Blair Frank reports in Venture Beat:
Microsoft showed off a new system that will allow developers to deploy machine learning models onto programmable silicon and achieve high performance beyond what they’d be able to get from a CPU or GPU. FPGAs let programmers configure hardware optimized to execute functions prior to runtime, like doing the math to serve insights from neural networks. The lack of batching means it’s possible for the hardware to handle requests as they come in.“We call it real-time AI because the idea here is that you send in a request, you want the answer back.”
Microsoft made a splash in the world of dedicated AI hardware when it unveiled a new system for doing high-speed, low-latency serving of machine learning models. The company showed off a new system called Brainwave that will allow developers to deploy machine learning models onto programmable silicon and achieve high performance beyond what they’d be able to get from a CPU or GPU.
Researchers at the Hot Chips conference in Cupertino, California showed a Gated Recurrent Unit model running on Intel’s new Stratix 10 field programmable gate array (FPGA) chip at a speed of 39.5 teraflops, without batching operations at all. The lack of batching means that it’s possible for the hardware to handle requests as they come in, providing real-time insights for machine learning systems.
The model that Microsoft chose is several times larger than convolutional neural networks like Alexnet and Resnet-50, which other companies have used to benchmark their own hardware.
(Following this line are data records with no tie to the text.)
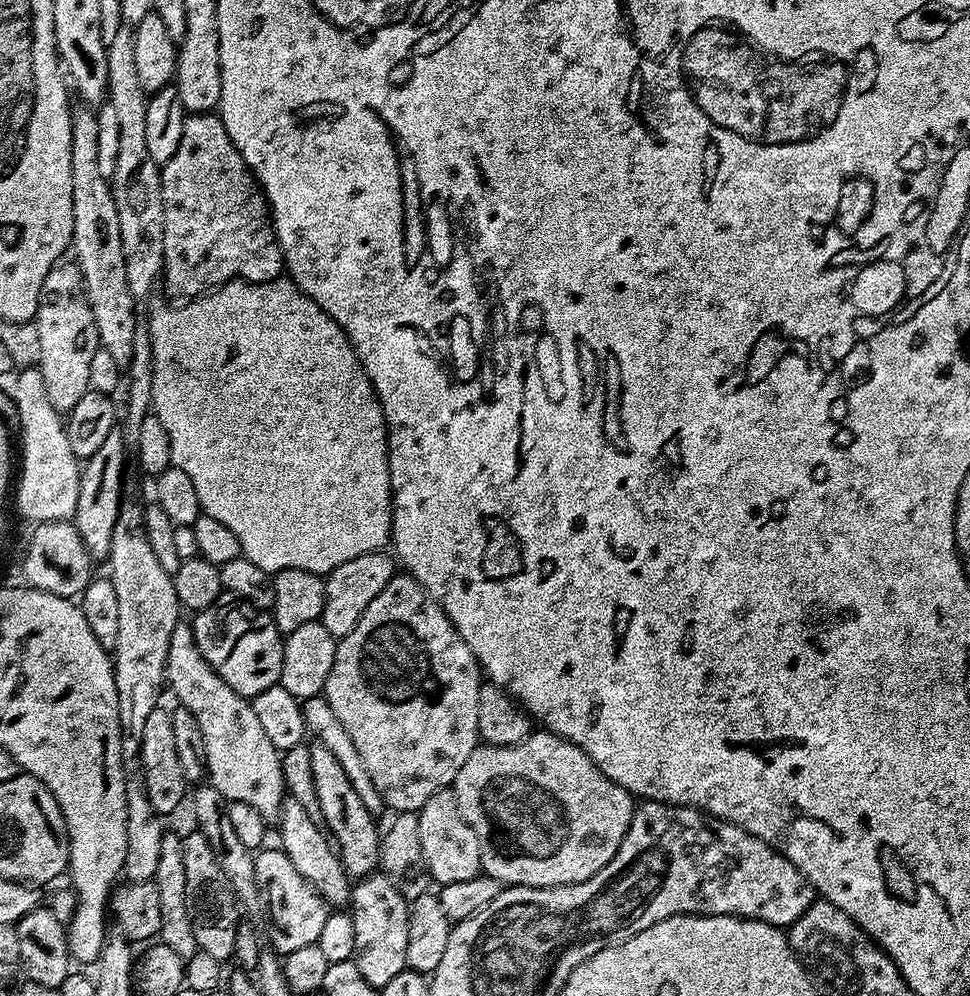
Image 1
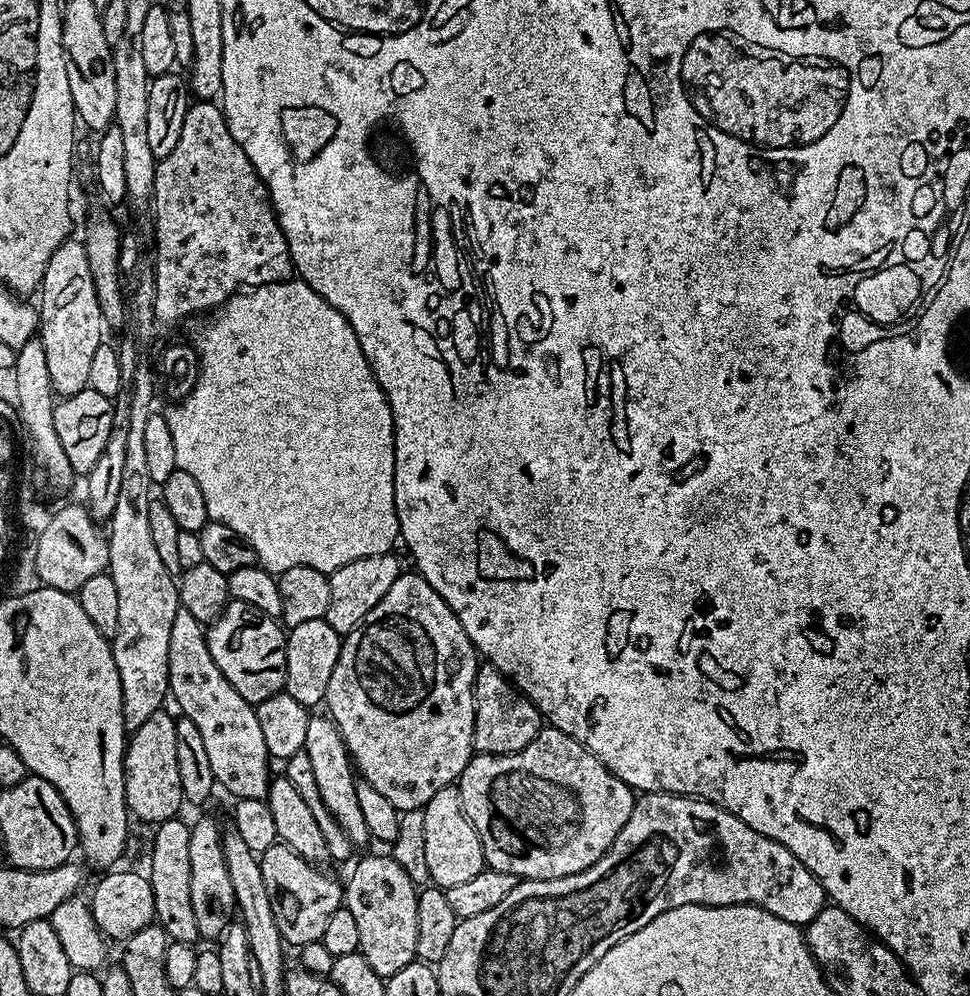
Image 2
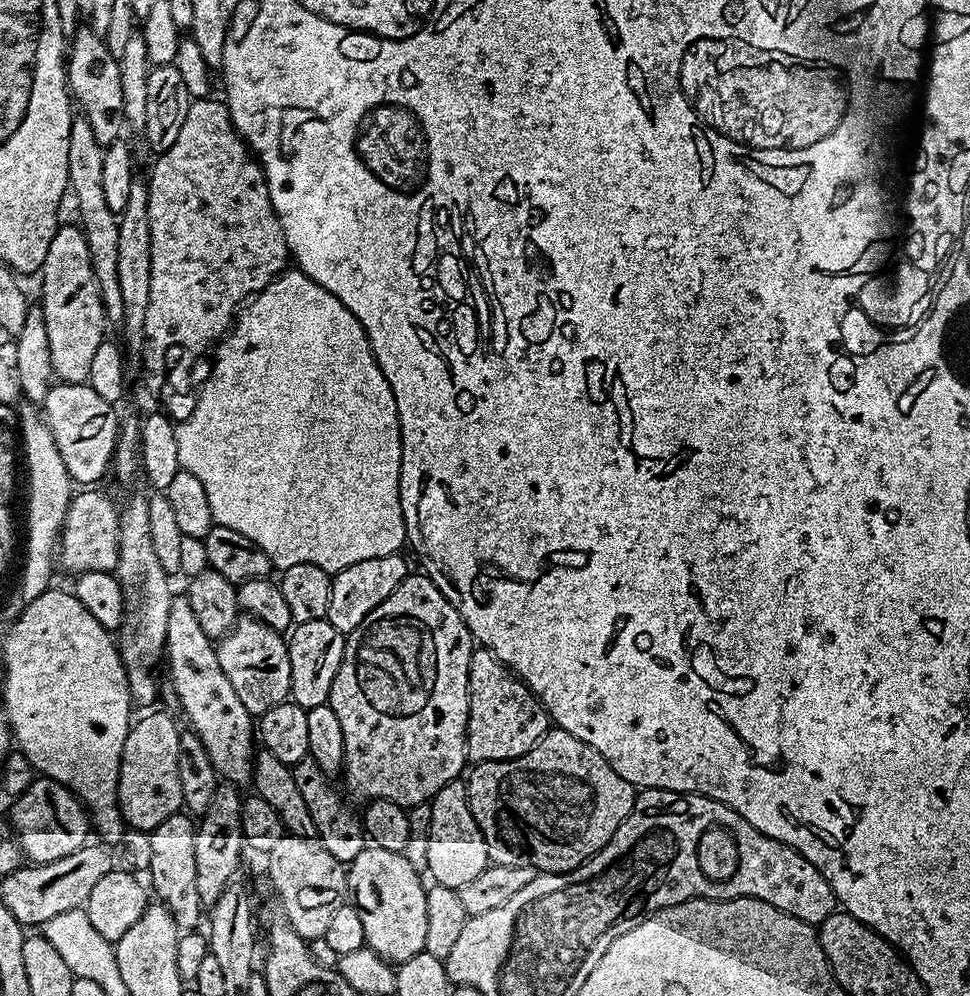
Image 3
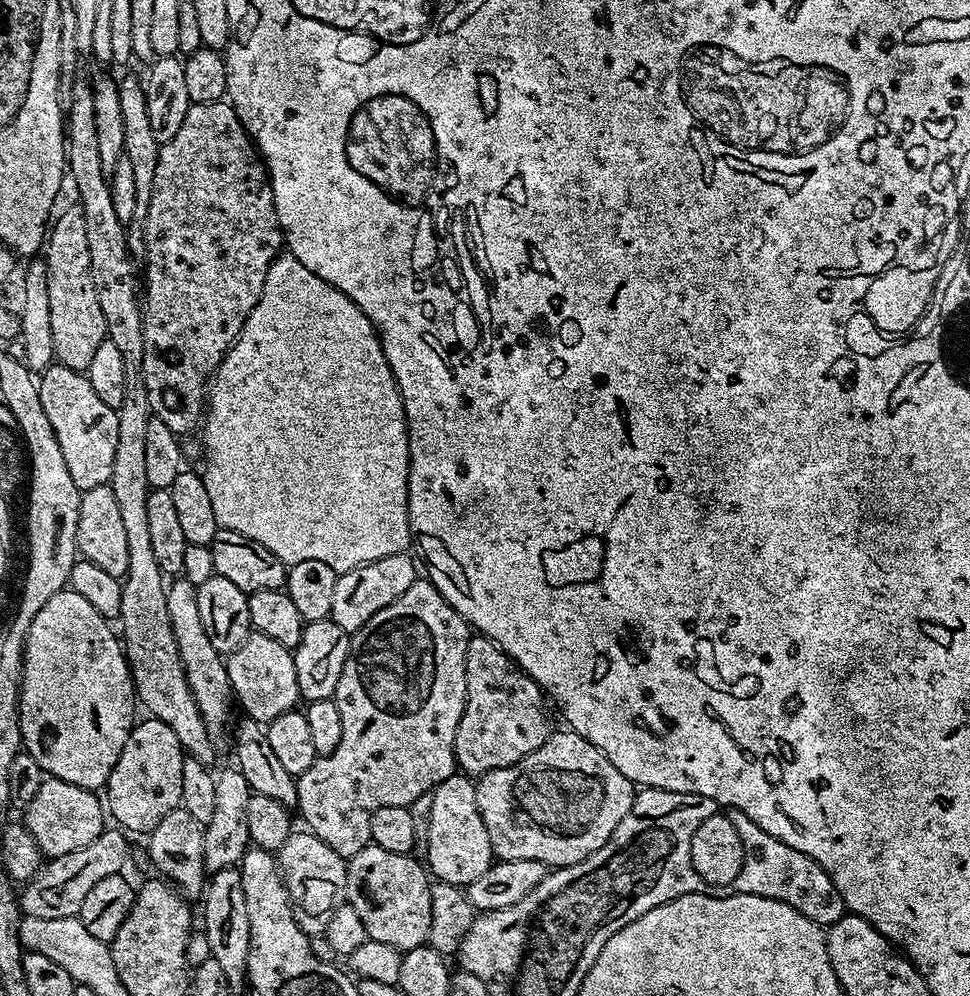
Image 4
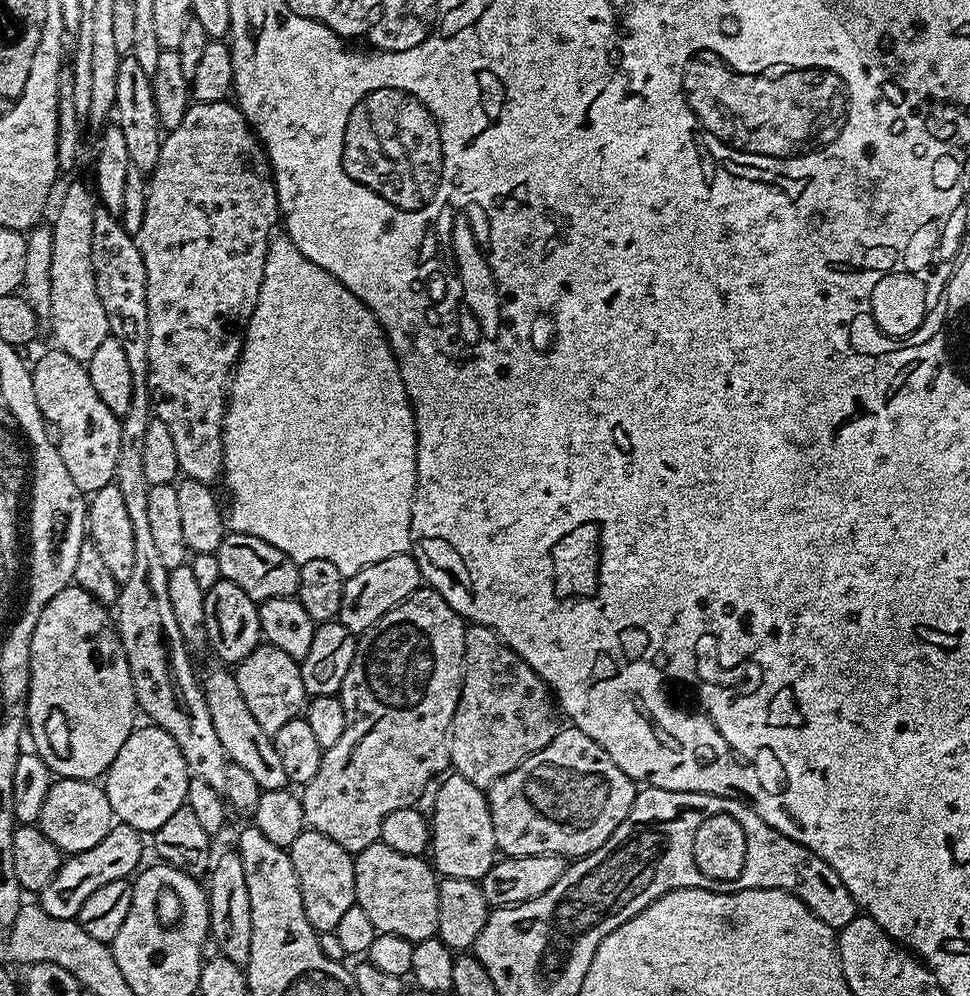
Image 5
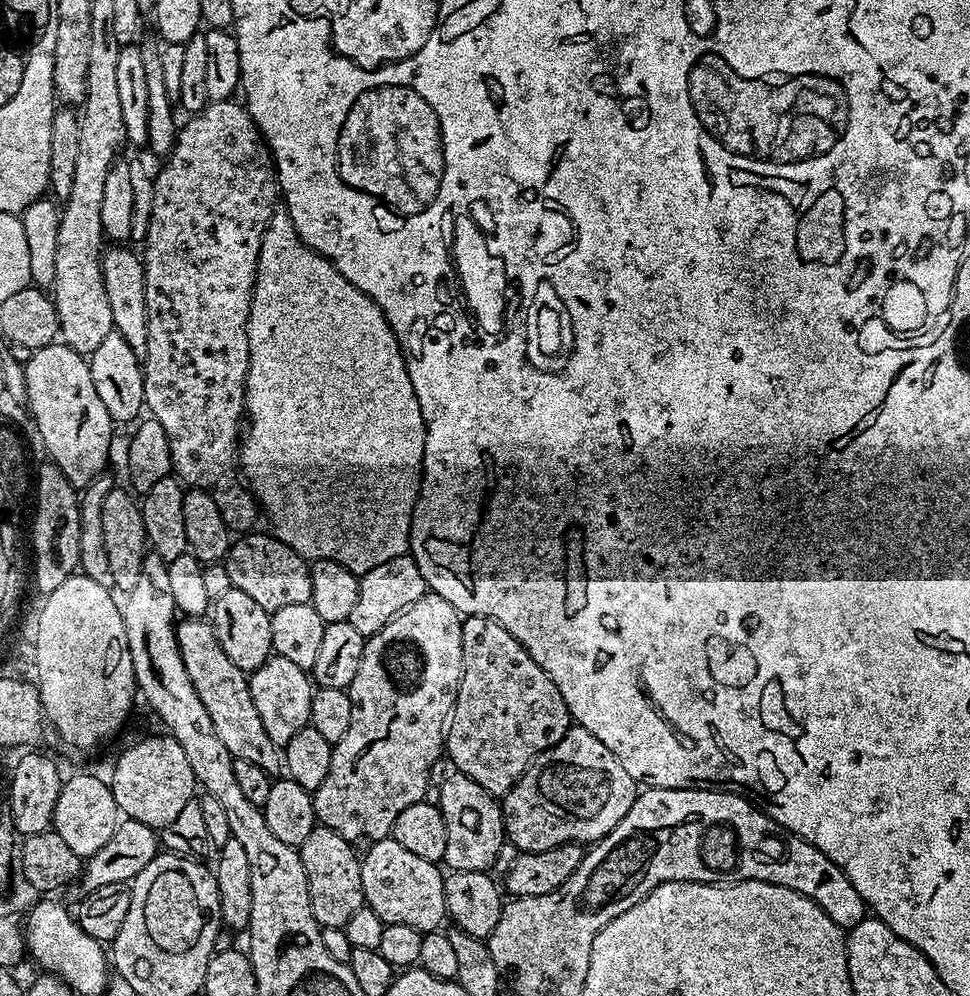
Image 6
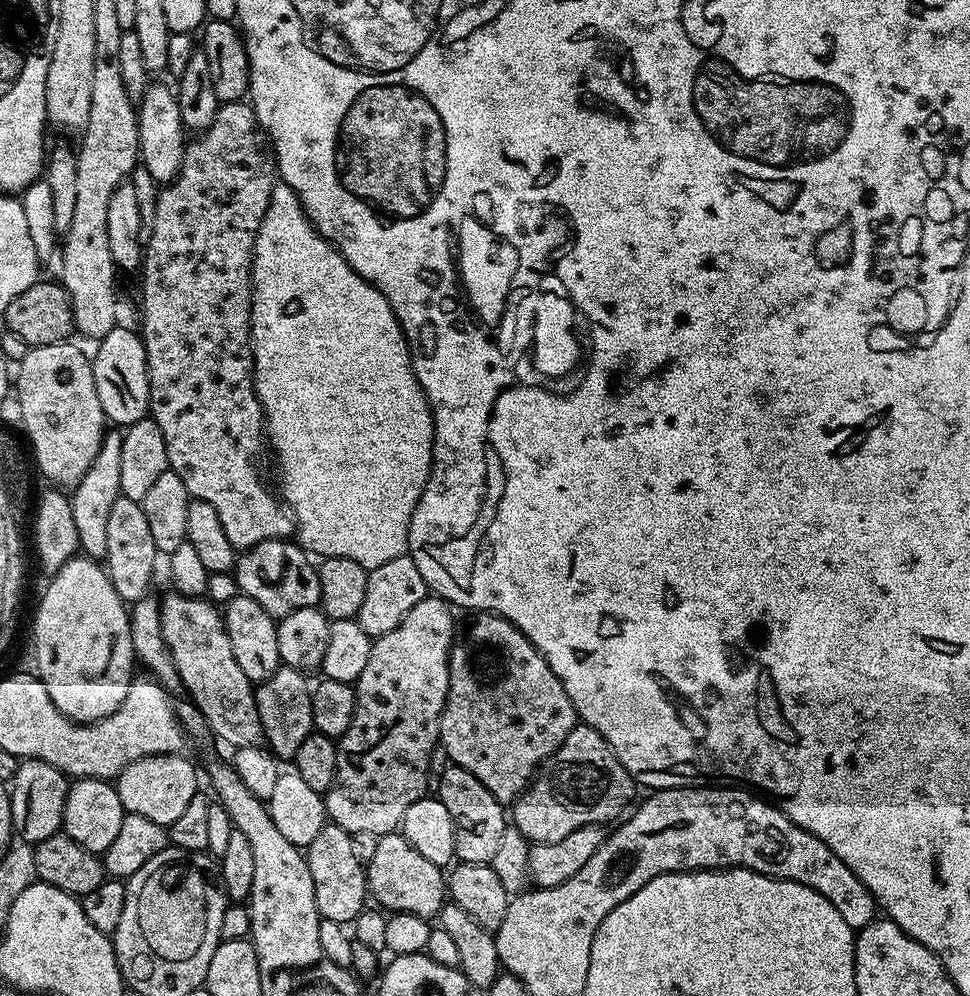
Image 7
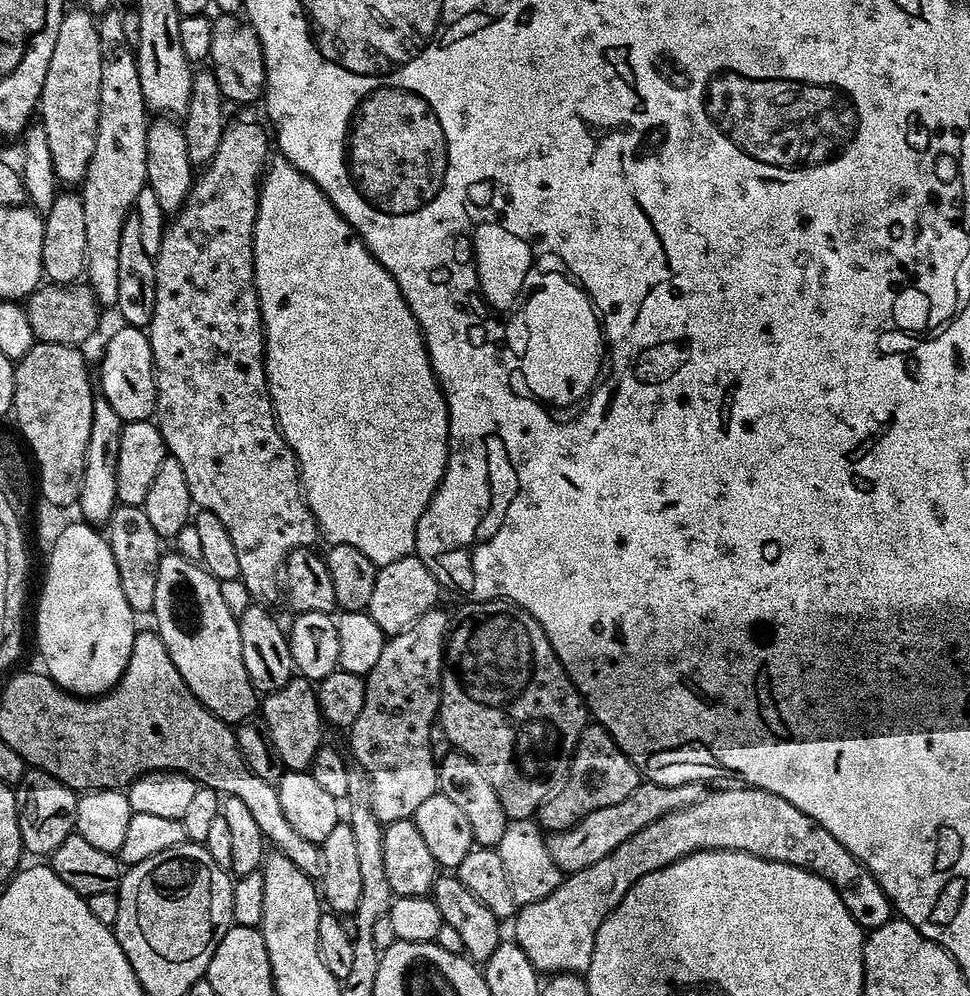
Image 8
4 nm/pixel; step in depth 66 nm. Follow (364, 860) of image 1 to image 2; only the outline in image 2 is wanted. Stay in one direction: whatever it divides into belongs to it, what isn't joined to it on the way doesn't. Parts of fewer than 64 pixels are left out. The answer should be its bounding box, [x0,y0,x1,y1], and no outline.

Providing low-latency insights is important for deploying machine learning systems at scale. Users don’t want to wait long for their apps to respond.
“We call it real-time AI because the idea here is that you send in a request, you want the answer back,” said Doug Burger, a distinguished engineer with Microsoft Research. “If it’s a video stream, if it’s a conversation, if it’s looking for intruders, anomaly detection, all the things where you care about interaction and quick results, you want those in real time,” he said.
However, some previously published results on hardware-accelerated machine learning have focused on results that optimize for throughput at the cost of latency. In Burger’s view, more people should ask how a machine learning accelerator can perform without bundling requests into a batch and processing them all at once.
“All of the numbers [other] people are throwing around are juiced,” he said.
Microsoft is using Brainwave across the army of FPGAs it has installed in its data centers. According to Burger, Brainwave will allow Microsoft services to more rapidly support artificial intelligence features. In addition, the company is working to make Brainwave available to third-party customers through its Azure cloud platform.
FPGAs let programmers configure hardware optimized to execute particular functions prior to runtime, like doing the math necessary to serve insights from neural networks. Microsoft has deployed hundreds of thousands of FPGAs in its data centers on boards that are slotted into servers and connected to the network.
Brainwave loads a trained machine learning model into FPGA hardware’s memory that stays there throughout the lifetime of a machine learning service. That hardware can then be used to compute whatever insights the model is designed to generate, such as a predicted string of text. In the event that a model is too big to run on a single FPGA, software deploys and executes it across multiple hardware boards.
Microsoft isn’t the only company investing in hardware that’s supposed to accelerate machine learning. Google announced the second revision of its Tensor Processing Unit — a dedicated chip for machine learning training and serving — earlier this year. There are also a slew of startups building dedicated hardware accelerators for use with machine learning.
One of the common criticisms of FPGAs is that they are less fast or less efficient than chips made specifically to execute machine learning operations. Burger said that this performance milestone should show that the programmable hardware can deliver high performance as well.
In addition, the performance displayed today is running on brand new hardware, and Burger said that there’s room for Intel and Microsoft to further optimize both the hardware’s performance and Brainwave’s use of it. With further performance improvements, it should be possible for Microsoft to hit 90 teraflops with the Intel Stratix 10.
Right now, Brainwave supports trained models created using Microsoft’s CNTK framework and Google’s TensorFlow framework. Burger said that the team is working on making it compatible with other tools like Caffe. Microsoft hasn’t given a roadmap for when it will make Brainwave available to its customers, but is working towards a future when third parties would be able to bring any trained model and run it on Brainwave.